- To do: The copy has to match the data exactly and leave out every picture.

━━━━━━━━━━━━━━━━━━━━

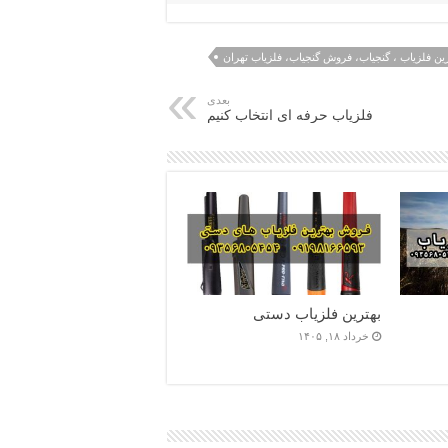
ین فلزیاب ، گنجیاب، فروش گنجیاب، فلزیاب تهران
بعدی
فلزیاب حرفه ای انتخاب کنیم
بهترین فلزیاب دستی
خرداد ۱۸, ۱۴۰۵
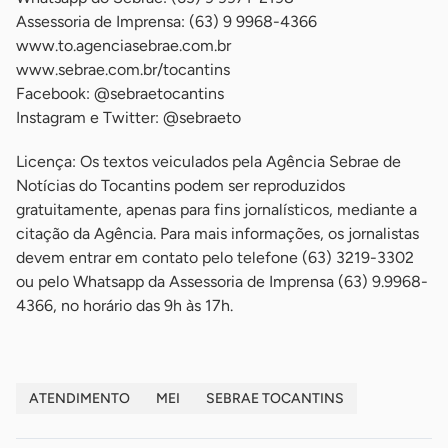
Assessoria de Imprensa: (63) 9 9968-4366
www.to.agenciasebrae.com.br
www.sebrae.com.br/tocantins
Facebook: @sebraetocantins
Instagram e Twitter: @sebraeto
Licença: Os textos veiculados pela Agência Sebrae de
Notícias do Tocantins podem ser reproduzidos
gratuitamente, apenas para fins jornalísticos, mediante a
citação da Agência. Para mais informações, os jornalistas
devem entrar em contato pelo telefone (63) 3219-3302
ou pelo Whatsapp da Assessoria de Imprensa (63) 9.9968-
4366, no horário das 9h às 17h.
ATENDIMENTO
MEI
SEBRAE TOCANTINS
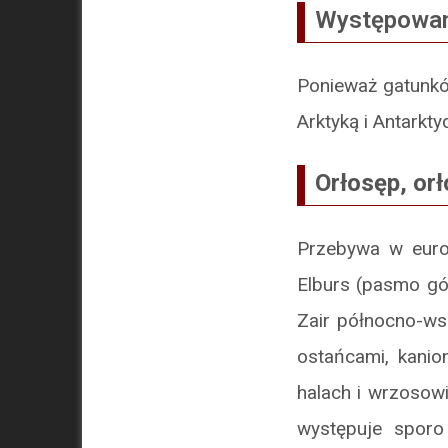
Występowa
Ponieważ gatunkó
Arktyką i Antarkty
Orłosęp, orł
Przebywa w europ
Elburs (pasmo gór
Zair północno-ws
ostańcami, kanio
halach i wrzosowi
występuje sporo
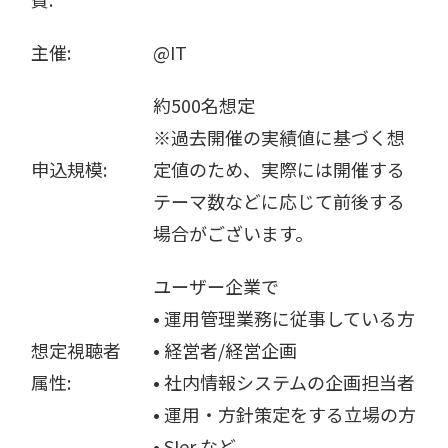
主催:
@IT
約500名想定
※過去開催の実績値に基づく想
申込規模:
定値のため、実際には開催する
テーマ数などに応じて前後する
場合がございます。
ユーザー企業で
• 運用管理業務に従事している方
想定視聴者
• 経営者/経営企画
属性:
• 社内情報システムの企画担当者
• 運用・方針策定をする立場の方
• SIer など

━━━━━━━━━━━━━━━━━━━━

- Written response:
ین فلزیاب ، گنجیاب، فروش گنجیاب، فلزیاب تهران
بعدی
فلزیاب حرفه ای انتخاب کنیم
بهترین فلزیاب دستی
خرداد ۱۸, ۱۴۰۵
Assessoria de Imprensa: (63) 9 9968-4366
www.to.agenciasebrae.com.br
www.sebrae.com.br/tocantins
Facebook: @sebraetocantins
Instagram e Twitter: @sebraeto
Licença: Os textos veiculados pela Agência Sebrae de
Notícias do Tocantins podem ser reproduzidos
gratuitamente, apenas para fins jornalísticos, mediante a
citação da Agência. Para mais informações, os jornalistas
devem entrar em contato pelo telefone (63) 3219-3302
ou pelo Whatsapp da Assessoria de Imprensa (63) 9.9968-
4366, no horário das 9h às 17h.
ATENDIMENTO
MEI
SEBRAE TOCANTINS
Występowa
Ponieważ gatunkó
Arktyką i Antarkty
Orłosęp, orł
Przebywa w europ
Elburs (pasmo gór
Zair północno-ws
ostańcami, kanio
halach i wrzosowi
występuje sporo
主催:
@IT
約500名想定
※過去開催の実績値に基づく想
申込規模:
定値のため、実際には開催する
テーマ数などに応じて前後する
場合がございます。
ユーザー企業で
• 運用管理業務に従事している方
想定視聴者
• 経営者/経営企画
属性:
• 社内情報システムの企画担当者
• 運用・方針策定をする立場の方
• SIer など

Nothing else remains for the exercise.